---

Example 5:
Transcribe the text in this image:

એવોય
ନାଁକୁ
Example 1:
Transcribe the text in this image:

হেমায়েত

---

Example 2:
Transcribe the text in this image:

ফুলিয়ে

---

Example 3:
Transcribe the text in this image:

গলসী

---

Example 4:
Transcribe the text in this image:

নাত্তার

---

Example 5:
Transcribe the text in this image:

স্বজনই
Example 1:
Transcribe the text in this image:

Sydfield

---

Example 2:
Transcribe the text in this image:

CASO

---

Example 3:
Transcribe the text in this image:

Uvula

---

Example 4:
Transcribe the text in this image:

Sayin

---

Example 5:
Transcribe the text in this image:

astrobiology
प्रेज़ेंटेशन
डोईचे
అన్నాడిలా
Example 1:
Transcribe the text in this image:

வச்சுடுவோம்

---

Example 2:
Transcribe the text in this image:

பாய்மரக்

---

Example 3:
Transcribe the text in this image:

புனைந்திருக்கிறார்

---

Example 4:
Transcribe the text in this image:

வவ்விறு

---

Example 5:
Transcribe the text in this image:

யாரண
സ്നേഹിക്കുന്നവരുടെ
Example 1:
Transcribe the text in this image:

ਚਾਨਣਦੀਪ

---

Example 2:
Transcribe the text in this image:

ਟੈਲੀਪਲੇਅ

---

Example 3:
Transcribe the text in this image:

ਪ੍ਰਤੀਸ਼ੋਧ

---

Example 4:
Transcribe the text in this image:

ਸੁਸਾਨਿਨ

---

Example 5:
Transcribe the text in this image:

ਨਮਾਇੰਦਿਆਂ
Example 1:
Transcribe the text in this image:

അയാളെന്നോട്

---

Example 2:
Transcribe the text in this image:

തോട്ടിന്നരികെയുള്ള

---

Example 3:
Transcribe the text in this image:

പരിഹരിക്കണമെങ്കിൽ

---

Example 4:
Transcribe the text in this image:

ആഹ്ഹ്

**ACTIVITY:** The entire listing needs to be output again, exactly, please.

**WRITTEN ANSWER:**
---

Example 5:
Transcribe the text in this image:

એવોય
ନାଁକୁ
Example 1:
Transcribe the text in this image:

হেমায়েত

---

Example 2:
Transcribe the text in this image:

ফুলিয়ে

---

Example 3:
Transcribe the text in this image:

গলসী

---

Example 4:
Transcribe the text in this image:

নাত্তার

---

Example 5:
Transcribe the text in this image:

স্বজনই
Example 1:
Transcribe the text in this image:

Sydfield

---

Example 2:
Transcribe the text in this image:

CASO

---

Example 3:
Transcribe the text in this image:

Uvula

---

Example 4:
Transcribe the text in this image:

Sayin

---

Example 5:
Transcribe the text in this image:

astrobiology
प्रेज़ेंटेशन
डोईचे
అన్నాడిలా
Example 1:
Transcribe the text in this image:

வச்சுடுவோம்

---

Example 2:
Transcribe the text in this image:

பாய்மரக்

---

Example 3:
Transcribe the text in this image:

புனைந்திருக்கிறார்

---

Example 4:
Transcribe the text in this image:

வவ்விறு

---

Example 5:
Transcribe the text in this image:

யாரண
സ്നേഹിക്കുന്നവരുടെ
Example 1:
Transcribe the text in this image:

ਚਾਨਣਦੀਪ

---

Example 2:
Transcribe the text in this image:

ਟੈਲੀਪਲੇਅ

---

Example 3:
Transcribe the text in this image:

ਪ੍ਰਤੀਸ਼ੋਧ

---

Example 4:
Transcribe the text in this image:

ਸੁਸਾਨਿਨ

---

Example 5:
Transcribe the text in this image:

ਨਮਾਇੰਦਿਆਂ
Example 1:
Transcribe the text in this image:

അയാളെന്നോട്

---

Example 2:
Transcribe the text in this image:

തോട്ടിന്നരികെയുള്ള

---

Example 3:
Transcribe the text in this image:

പരിഹരിക്കണമെങ്കിൽ

---

Example 4:
Transcribe the text in this image:

ആഹ്ഹ്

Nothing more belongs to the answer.